*What to do:*
1. Using the Mestre Lucindo reserve text below, explain in one to three sentences what the reserve is meant to achieve.
2. Decide whether each statement agrees with the Mestre Lucindo reserve text below, answering yes or no and quoting the words that settle it: (a) The reserve is administered by the Chico Mendes Institute for Biodiversity Conservation. (b) The Maracanã Marine Extractive Reserve lies to the west of the reserve. (c) The reserve was created thirteen days before the 2014 presidential elections.

------ Text segment

Extractive reserve in Pará, Brazil

The Mestre Lucindo Marine Extractive Reserve (Reserva Extrativista Marinha Mestre Lucindo) is a coastal marine extractive reserve in the state of Pará, Brazil.

==Location==

Conservation units northeast of Belém
9. Mestre Lucindo Marine Extractive Reserve

The Mestre Lucindo Marine Extractive Reserve is located in the municipality of Marapanim, Pará.
It has an area of 26465 ha.
It protects the west bank of the Marapanim River, and the peninsula to the left of the mouth of the estuary formed by the Marapanim and Cuinarana rivers.
The reserve lies on both sides of the coastal towns of Marapanim and Marudá.
It adjoins the Mãe Grande de Curuçá Extractive Reserve to the west and the Maracanã Marine Extractive Reserve and the Algodoal-Maiandeua Environmental Protection Area to the east.

==History==

The Mestre Lucindo Marine Extractive Reserve was created by federal decree on 10 October 2014 with an area of 25465 ha.
The reserve is one of three created by president Dilma Rousseff thirteen days before the 2014 presidential elections.
The other two are the Mocapajuba and Cuinarana marine extractive reserves, both also in Pará.
The Araí-Peroba Marine Extractive Reserve was expanded by 50500 ha.

The reserve is administered by the Chico Mendes Institute for Biodiversity Conservation (ICMBio).
It is classed as IUCN protected area category VI (protected area with sustainable use of natural resources).
The objective is to conserve the biodiversity of the ecosystems of mangroves, salt marshes, dunes, wetlands, floodplains, rivers, estuaries and islands; and to protect the livelihoods and culture of the traditional extractive population, and ensure the sustainable use of natural resources of the unit.

------------
------ Given information

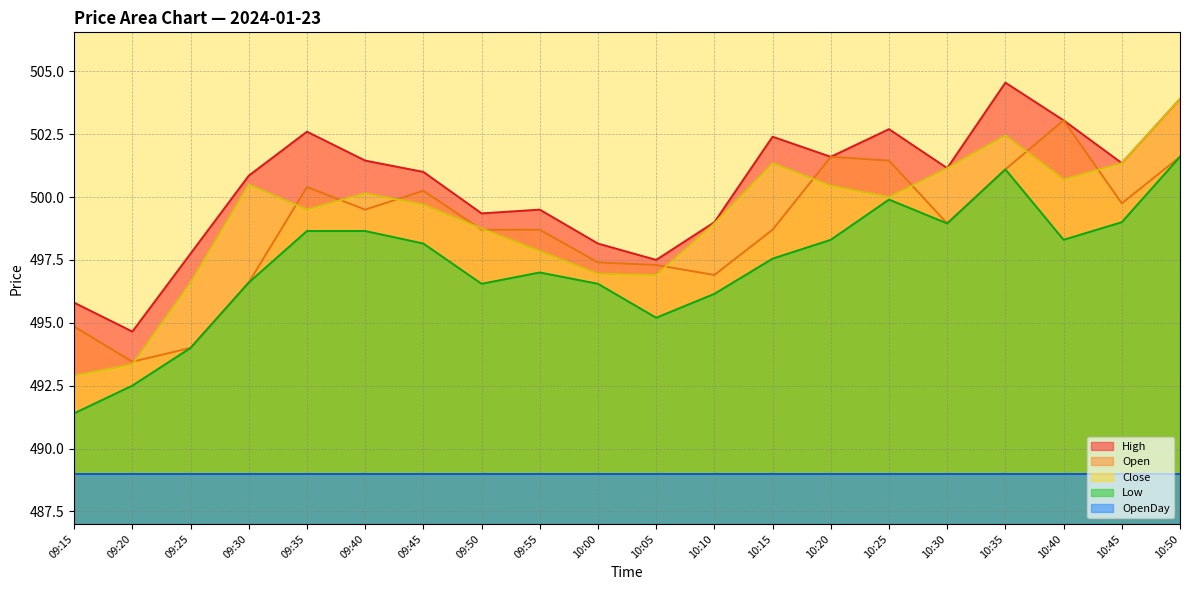

The High series shows 345.0 at 09:40. True or false?

False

------------

*Responses by item number:*
1. The reserve is meant to conserve the biodiversity of its mangroves, salt marshes, dunes, wetlands, floodplains, rivers, estuaries and islands. It is also meant to protect the livelihoods and culture of the traditional extractive population and to ensure that the unit's natural resources are used sustainably.

2.
(a) Yes: "The reserve is administered by the Chico Mendes Institute for Biodiversity Conservation (ICMBio)."
(b) No: "the Maracanã Marine Extractive Reserve and the Algodoal-Maiandeua Environmental Protection Area to the east."
(c) Yes: "The reserve is one of three created by president Dilma Rousseff thirteen days before the 2014 presidential elections."